How easy it is to return to those seasons
Of monitored metamorphosis, recall
The slick clutch of new legs on dry skin,
And the faint vibrati of three-chambered hearts
     -- a sound only children
     have been proven to hear.

The publisher's blurb says that Fabiani is currently working on a novel. That seems a shame since her poetry is glorious but there may be more delights in store. Anyone who can conjure phrases like "the cheerful fascism of Pollyannas and their bean-counting balance of good and evil," will probably produce great fiction.
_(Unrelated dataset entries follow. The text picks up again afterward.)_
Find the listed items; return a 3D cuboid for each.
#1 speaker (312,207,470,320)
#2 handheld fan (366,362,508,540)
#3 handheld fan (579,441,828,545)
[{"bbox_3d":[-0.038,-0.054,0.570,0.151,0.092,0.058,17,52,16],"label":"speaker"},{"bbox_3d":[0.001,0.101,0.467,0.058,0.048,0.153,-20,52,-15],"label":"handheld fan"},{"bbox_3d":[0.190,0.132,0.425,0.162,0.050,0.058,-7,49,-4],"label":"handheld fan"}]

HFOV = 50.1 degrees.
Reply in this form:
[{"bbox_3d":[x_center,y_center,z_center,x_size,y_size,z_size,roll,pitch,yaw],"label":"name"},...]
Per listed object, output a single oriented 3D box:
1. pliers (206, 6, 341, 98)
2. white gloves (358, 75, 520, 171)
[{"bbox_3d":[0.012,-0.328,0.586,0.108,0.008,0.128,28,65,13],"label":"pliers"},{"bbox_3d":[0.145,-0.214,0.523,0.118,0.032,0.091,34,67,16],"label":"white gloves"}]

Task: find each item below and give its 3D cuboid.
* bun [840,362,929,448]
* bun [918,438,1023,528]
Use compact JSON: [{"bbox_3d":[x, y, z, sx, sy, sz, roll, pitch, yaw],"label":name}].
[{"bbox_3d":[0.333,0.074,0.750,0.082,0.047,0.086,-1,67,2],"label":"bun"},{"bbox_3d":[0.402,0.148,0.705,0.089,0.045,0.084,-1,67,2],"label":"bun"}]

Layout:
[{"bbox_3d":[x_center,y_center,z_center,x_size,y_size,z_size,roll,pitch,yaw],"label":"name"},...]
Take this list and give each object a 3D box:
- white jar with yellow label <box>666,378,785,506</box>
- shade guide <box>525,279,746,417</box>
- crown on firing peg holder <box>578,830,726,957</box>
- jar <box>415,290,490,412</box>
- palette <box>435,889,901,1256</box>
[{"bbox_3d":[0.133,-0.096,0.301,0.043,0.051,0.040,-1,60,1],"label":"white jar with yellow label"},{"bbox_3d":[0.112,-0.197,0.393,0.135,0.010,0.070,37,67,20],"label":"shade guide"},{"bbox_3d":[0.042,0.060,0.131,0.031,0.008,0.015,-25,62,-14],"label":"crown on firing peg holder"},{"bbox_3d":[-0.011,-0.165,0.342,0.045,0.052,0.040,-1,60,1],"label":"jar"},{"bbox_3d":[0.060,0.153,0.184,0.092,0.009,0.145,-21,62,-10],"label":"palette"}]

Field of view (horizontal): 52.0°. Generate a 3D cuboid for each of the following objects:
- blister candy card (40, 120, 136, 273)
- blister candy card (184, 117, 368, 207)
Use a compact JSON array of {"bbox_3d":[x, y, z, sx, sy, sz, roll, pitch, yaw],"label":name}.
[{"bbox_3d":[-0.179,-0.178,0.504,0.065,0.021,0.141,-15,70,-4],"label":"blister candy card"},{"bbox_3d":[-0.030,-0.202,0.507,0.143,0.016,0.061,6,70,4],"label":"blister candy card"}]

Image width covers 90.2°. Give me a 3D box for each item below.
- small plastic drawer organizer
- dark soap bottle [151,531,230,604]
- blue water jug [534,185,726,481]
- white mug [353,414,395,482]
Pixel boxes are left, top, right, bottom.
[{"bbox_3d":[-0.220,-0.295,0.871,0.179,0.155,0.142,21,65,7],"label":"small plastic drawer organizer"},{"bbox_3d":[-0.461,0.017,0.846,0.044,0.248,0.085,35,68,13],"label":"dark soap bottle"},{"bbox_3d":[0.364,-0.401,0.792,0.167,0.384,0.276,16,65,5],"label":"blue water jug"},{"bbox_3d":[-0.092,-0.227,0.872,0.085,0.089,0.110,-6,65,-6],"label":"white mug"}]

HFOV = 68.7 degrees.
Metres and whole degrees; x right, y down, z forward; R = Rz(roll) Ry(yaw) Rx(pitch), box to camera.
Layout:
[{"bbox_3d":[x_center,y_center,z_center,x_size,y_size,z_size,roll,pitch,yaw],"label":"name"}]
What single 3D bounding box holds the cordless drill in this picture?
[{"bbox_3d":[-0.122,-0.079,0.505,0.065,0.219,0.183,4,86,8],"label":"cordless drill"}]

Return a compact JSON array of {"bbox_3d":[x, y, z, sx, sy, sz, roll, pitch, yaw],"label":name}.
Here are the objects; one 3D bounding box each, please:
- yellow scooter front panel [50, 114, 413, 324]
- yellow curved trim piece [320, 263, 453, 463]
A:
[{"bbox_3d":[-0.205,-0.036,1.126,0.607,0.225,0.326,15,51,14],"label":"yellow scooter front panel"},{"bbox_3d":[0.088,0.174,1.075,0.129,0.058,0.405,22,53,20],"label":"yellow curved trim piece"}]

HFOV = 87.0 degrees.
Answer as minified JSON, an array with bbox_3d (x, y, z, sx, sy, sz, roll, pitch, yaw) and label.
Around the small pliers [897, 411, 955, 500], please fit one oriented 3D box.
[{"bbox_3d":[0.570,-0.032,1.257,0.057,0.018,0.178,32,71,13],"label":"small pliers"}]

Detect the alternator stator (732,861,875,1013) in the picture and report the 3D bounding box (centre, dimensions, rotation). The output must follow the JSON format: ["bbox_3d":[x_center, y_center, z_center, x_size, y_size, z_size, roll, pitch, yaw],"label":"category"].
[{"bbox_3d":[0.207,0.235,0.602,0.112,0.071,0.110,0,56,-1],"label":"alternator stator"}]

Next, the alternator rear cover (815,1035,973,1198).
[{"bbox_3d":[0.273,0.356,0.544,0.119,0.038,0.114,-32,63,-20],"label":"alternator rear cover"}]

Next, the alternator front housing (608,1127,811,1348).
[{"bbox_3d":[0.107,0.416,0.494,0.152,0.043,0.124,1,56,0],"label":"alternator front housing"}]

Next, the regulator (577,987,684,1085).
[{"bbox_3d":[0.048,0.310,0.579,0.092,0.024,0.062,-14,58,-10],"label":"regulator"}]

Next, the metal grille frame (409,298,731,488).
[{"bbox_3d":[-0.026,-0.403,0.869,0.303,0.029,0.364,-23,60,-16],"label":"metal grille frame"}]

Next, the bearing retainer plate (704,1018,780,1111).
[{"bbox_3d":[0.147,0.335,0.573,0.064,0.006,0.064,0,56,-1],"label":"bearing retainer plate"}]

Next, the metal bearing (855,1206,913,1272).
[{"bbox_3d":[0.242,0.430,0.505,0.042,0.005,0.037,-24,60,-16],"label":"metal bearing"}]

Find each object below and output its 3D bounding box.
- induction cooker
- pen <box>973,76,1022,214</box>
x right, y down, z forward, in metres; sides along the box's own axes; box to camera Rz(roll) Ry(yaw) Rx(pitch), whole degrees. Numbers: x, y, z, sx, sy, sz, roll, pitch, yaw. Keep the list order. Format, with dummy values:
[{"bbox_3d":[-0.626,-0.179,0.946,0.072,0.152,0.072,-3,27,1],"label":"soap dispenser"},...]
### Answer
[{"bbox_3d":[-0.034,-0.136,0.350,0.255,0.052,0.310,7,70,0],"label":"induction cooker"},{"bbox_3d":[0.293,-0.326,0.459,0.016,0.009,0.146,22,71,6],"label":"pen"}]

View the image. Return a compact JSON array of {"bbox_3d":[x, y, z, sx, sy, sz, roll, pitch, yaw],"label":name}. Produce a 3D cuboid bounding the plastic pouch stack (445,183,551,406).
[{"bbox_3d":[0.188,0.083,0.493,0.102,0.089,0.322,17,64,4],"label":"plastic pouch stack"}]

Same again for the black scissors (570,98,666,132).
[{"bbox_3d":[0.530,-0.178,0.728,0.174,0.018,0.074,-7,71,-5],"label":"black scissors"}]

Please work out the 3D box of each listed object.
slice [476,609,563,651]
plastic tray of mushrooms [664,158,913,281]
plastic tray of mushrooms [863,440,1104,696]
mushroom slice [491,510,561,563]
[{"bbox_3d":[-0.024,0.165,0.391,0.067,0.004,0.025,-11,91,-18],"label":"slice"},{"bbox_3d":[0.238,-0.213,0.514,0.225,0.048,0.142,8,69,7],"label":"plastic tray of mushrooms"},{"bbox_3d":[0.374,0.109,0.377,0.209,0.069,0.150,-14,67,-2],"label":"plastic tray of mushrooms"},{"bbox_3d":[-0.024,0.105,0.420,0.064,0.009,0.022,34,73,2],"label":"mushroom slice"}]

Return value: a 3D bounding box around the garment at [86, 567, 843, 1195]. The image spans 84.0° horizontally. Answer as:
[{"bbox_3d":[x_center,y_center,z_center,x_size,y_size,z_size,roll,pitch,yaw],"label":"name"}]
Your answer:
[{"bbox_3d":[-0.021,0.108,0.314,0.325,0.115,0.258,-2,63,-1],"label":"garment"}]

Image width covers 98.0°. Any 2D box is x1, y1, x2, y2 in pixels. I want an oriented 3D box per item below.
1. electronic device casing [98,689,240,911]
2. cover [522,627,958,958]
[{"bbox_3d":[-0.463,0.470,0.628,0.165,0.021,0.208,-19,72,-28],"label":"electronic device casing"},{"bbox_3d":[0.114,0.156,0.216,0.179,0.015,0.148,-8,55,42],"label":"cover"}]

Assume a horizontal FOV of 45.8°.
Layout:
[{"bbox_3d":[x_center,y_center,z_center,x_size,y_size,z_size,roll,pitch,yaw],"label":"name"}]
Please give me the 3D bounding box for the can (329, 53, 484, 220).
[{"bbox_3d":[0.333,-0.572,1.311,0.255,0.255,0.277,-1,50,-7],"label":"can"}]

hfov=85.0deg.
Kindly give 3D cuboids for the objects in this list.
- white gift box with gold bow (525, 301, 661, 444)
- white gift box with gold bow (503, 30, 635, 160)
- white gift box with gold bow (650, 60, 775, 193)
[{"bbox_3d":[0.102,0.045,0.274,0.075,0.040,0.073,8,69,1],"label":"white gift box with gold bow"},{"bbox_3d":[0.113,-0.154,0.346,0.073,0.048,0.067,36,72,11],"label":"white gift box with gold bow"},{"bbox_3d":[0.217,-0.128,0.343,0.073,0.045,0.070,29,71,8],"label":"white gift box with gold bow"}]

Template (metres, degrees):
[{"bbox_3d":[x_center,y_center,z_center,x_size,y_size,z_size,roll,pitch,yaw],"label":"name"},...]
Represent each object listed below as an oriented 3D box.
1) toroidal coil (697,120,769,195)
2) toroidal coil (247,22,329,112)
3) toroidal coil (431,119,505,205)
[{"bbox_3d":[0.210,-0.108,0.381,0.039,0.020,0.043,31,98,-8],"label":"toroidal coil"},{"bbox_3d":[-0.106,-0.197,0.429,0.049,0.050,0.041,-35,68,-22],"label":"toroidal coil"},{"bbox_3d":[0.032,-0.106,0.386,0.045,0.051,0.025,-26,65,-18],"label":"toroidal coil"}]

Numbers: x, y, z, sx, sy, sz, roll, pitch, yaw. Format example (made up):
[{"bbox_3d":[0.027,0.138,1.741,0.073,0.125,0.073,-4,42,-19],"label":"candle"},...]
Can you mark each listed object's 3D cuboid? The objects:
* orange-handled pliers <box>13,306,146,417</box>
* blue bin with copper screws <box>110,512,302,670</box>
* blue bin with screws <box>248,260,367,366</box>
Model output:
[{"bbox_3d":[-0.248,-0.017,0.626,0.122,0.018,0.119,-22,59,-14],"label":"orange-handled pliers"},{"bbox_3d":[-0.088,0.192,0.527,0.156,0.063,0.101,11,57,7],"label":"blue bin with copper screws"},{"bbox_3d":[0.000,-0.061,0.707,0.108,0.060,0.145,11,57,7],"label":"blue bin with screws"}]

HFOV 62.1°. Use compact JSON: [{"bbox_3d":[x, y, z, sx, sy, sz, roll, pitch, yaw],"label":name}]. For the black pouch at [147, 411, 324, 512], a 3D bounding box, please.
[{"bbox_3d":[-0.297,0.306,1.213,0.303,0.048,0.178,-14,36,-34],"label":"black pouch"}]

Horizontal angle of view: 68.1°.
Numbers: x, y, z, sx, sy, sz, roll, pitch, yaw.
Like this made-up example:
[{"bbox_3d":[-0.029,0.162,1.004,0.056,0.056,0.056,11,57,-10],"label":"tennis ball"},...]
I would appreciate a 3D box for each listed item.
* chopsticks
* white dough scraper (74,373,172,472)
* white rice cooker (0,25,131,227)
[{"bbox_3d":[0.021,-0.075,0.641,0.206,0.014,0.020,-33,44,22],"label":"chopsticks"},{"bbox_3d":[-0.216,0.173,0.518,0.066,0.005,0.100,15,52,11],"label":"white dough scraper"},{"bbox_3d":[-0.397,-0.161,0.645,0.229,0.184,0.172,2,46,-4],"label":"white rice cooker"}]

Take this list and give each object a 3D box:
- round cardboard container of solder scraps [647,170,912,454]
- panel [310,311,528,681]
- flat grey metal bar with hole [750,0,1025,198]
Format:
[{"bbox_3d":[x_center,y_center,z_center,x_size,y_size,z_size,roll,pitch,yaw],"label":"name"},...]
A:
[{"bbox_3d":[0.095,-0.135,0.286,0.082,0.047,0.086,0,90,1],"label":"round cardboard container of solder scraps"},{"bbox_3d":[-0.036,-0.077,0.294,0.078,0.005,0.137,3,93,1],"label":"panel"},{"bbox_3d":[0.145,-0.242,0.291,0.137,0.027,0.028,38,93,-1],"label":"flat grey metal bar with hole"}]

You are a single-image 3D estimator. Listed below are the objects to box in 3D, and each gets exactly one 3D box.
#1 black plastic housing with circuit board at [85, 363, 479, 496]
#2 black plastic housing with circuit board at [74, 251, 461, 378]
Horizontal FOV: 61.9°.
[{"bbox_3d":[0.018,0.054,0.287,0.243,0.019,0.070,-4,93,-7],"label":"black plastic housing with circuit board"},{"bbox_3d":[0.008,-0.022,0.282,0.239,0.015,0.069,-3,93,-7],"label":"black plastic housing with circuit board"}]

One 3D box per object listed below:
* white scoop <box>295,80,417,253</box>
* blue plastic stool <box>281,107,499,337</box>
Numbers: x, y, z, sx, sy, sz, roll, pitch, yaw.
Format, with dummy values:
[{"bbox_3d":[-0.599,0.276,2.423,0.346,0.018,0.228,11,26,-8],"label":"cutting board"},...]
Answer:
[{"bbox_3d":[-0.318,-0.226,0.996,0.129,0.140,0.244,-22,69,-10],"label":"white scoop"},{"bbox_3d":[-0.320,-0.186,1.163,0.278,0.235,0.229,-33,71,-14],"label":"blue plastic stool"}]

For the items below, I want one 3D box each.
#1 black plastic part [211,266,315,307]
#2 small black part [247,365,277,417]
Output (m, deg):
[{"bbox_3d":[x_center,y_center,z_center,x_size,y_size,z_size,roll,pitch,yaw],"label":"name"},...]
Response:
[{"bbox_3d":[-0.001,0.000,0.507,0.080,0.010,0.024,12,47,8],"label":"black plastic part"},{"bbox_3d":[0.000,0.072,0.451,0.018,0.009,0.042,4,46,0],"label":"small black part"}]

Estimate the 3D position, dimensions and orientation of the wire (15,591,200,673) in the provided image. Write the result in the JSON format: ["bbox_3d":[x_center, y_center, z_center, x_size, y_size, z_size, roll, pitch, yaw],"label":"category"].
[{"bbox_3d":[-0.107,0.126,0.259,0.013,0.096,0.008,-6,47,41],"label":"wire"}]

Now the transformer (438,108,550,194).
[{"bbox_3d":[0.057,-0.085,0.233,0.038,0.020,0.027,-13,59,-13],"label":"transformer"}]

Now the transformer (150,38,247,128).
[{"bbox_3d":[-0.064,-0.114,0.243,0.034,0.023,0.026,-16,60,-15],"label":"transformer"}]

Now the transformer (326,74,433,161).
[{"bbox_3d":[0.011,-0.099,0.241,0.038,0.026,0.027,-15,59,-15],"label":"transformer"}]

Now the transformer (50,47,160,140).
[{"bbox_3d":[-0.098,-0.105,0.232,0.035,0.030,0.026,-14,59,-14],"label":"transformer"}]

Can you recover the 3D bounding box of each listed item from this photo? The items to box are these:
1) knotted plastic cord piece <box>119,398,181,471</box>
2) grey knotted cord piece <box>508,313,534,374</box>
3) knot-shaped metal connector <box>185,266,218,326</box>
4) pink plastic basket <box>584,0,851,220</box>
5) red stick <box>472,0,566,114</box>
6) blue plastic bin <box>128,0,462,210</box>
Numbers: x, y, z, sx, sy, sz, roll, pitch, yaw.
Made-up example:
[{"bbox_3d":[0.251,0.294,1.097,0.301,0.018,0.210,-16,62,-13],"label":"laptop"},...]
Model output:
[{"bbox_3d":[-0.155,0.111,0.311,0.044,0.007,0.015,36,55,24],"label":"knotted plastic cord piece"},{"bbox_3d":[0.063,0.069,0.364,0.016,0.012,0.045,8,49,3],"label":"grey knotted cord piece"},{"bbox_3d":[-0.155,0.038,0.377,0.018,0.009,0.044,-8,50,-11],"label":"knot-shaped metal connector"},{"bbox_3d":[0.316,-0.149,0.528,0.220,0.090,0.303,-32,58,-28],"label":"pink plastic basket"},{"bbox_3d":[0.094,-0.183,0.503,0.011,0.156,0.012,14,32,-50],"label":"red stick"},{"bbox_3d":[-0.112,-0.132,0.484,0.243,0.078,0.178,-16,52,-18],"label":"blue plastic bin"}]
A Rich Garland: Poems for A.M. Klein, Véhicule Press, $12.95, edited by Seymour Mayne, BA'65, B. Glen Rotchin, BA'86. Many of our finest poets pay tribute to one of their own in this collection celebrating Montreal writer and McGill lecturer A.M. Klein, BA'30. One of the great Canadian modernists who explored both his Jewish roots and his place in the modern world, Klein has been a touchstone for many of the poets who followed. These 50 some poems include work by Dorothy Livesay, P.K. Page, Leo Kennedy, Eli Mandel, Miriam Waddington and Douglas Fetherling as well as McGill poets like Patience Wheatley, BA'46, Leonard Cohen, BA'55, DLitt'92, and Irving Layton, BScAgr'39, MA'46.